Eine Frau, die regierte, nicht begleitete
In einer Zeit, in der die Frau fast vollständig auf die häusliche Sphäre beschränkt war, übte Isabel volle politische Macht aus. Sie war keine dekorative Gemahlin oder ein sekundärer Arm: Sie war eine effektive Souveränin. Sie entschied über ihre Ehe, wählte ihre Allianzen, leitete den Krieg von Granada, verhandelte mit Rom, unterstützte die Entdeckung Amerikas und wählte persönlich die Männer aus, die sie an die Spitze ihrer kirchlichen Reform stellen sollte.
Ihre Führung war keine Konzession der Umstände, sondern das Ergebnis einer formidablen Persönlichkeit, gestützt auf Intelligenz, Klugheit, politische Intuition und tiefe Frömmigkeit. Sie war eine Königin, die wusste, wie man befiehlt, aber vor allem wusste sie, wie man regiert, was viel mehr ist.
Der Glaube als Motor einer historischen Mission
Die Religiosität von Isabel war kein Schmuckstück oder eine fromme Etikette. Nach Belda war sie ein wesentlicher Teil ihres inneren Lebens und ihrer öffentlichen Entscheidungen. Von der Reform der religiösen Orden bis zur Einrichtung der Inquisition als gemischtes Instrument zur Erhaltung der Einheit ging ihre Vision von einer klaren Überzeugung aus: Ohne spirituelle Grundlagen kann kein Reich Bestand haben.

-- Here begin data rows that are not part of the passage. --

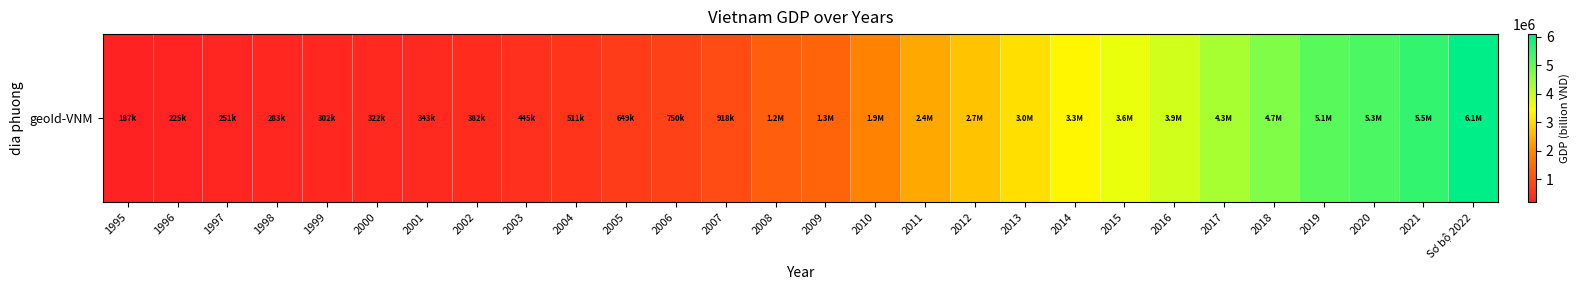

Read the value at 2001.

342607.0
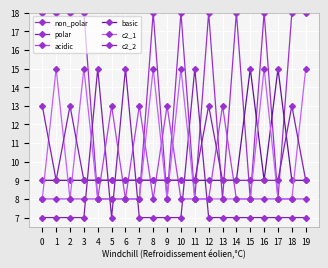

How many intersections are there between acidic and non_polar?

5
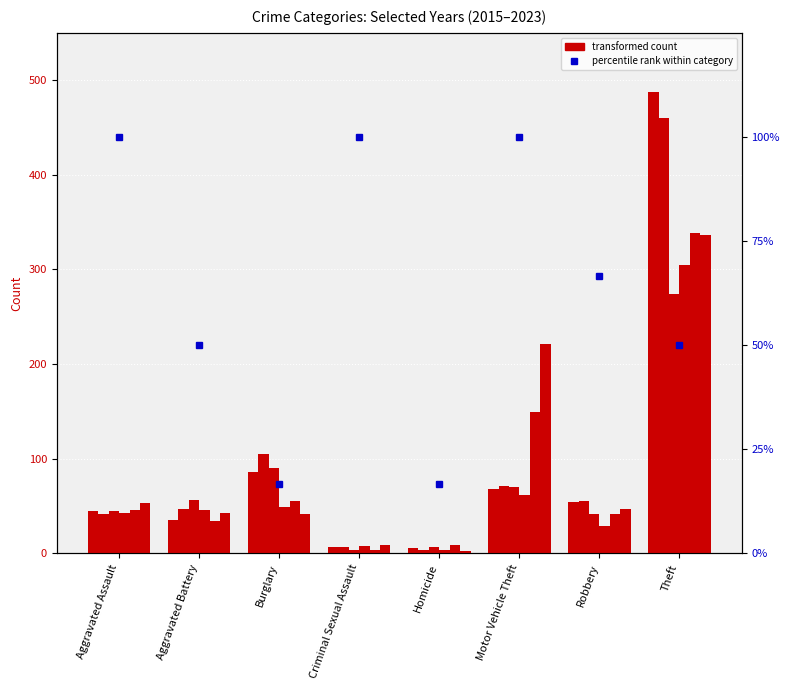

What is the sum of all values?

500.0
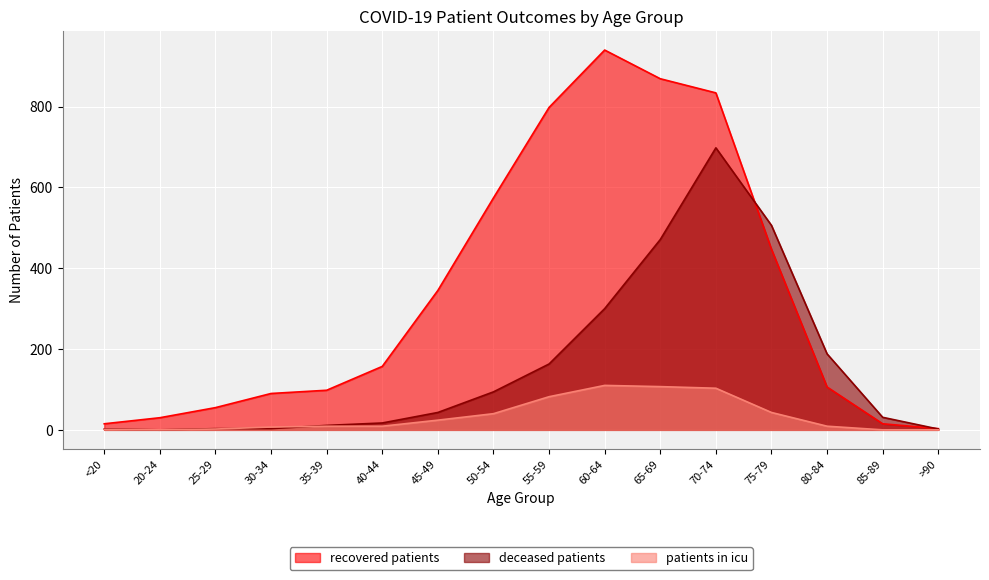

What is the label of the 10th point from the left?

60-64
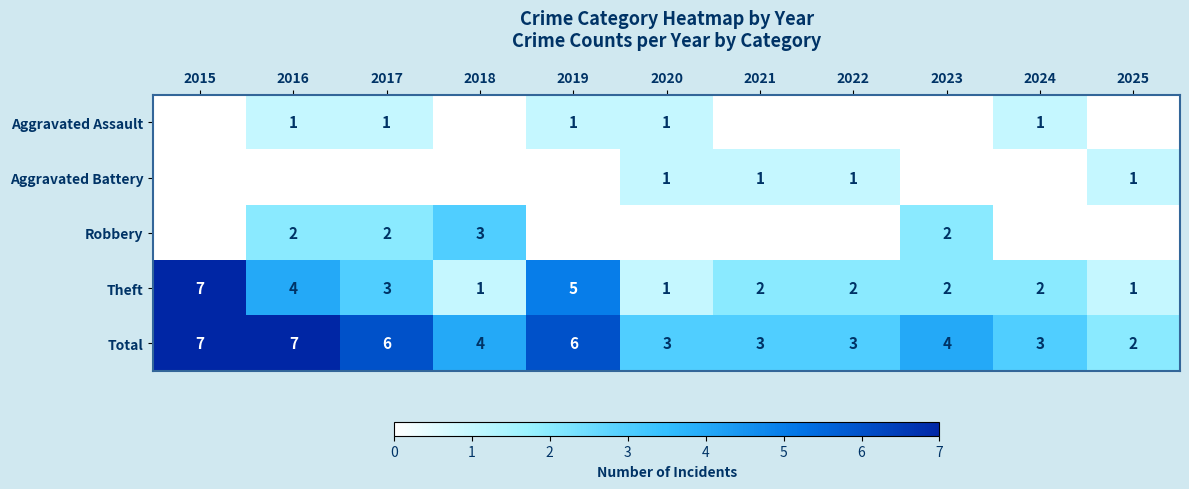

What is the maximum value for Theft?

7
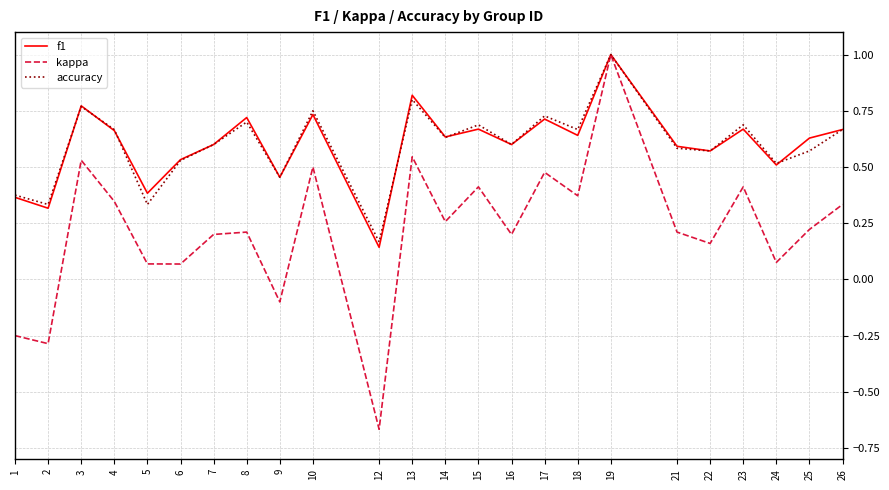

Which label corresponds to the smallest value in the chart?

12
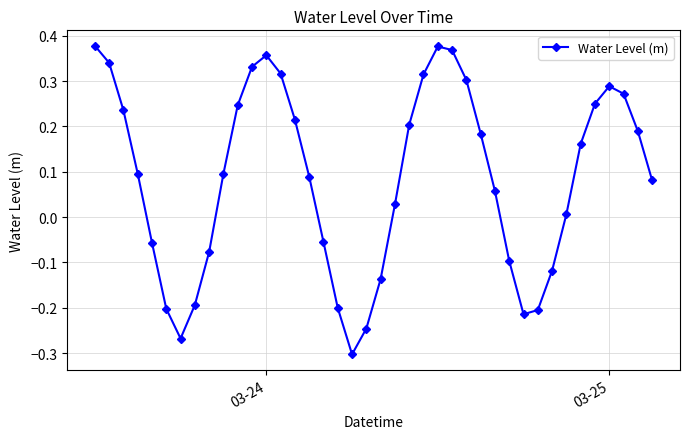

How many interior local peaks (higher than both neighbors) does the data have?

3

In der amerikanischen Heldentat war ihre Hand ebenfalls entscheidend. Es war Isabel, die verteidigte, dass die Indigenen freie Untertanen der Krone waren —kein Beute oder Sklaven— und die das Unternehmen eher zu einer missionarischen als zu einer wirtschaftlichen Aufgabe lenkte. Ihr Testament bestätigt es: Die Evangelisierung Amerikas war für sie eine königliche und spirituelle Pflicht von allererster Größe.
Eine Königin, die ihrer Zeit voraus war
Das Spanische Siglo de Oro, mit all seinen Kontrasten, wäre ohne das vorherige Werk von Isabel nicht möglich gewesen. Belda stellt sie als eine Frau dar, die in ihrem Jahrhundert keine Entsprechungen hat: gebildet, politisch, strategisch, tief religiös und vor allem Herrin ihres Schicksals. Ihr Leben entfaltet sich in drei Etappen —dynastische Krise, große Errungenschaften und finales Leiden— und in allen strahlte sie mit einer einzigartigen Stärke, die weder vor dem Tod ihrer Kinder erlosch, noch vor den Unsicherheiten der Thronfolge, noch vor dem Gewicht einer kolossalen Herrschaft.
Isabel la Católica war im Wesentlichen das, was wenige Frauen in ihrer Epoche anstreben konnten: eine Königin, die die Geschichte veränderte, nicht aus dem Schatten heraus, sondern aus dem Zentrum der Macht selbst.
In Mujeres fuertes del Siglo de Oro, Juan Belda Plans rettet er Isabel ohne Mythen oder Reduktionismen und zeigt eine Frau, deren Erbe weiterhin die spirituelle und kulturelle Identität Spaniens prägt. Ein Kapitel, das dazu anregt, die weibliche Stärke neu zu entdecken, die die Grundlagen des entscheidendsten Imperiums der Frühen Neuzeit formte.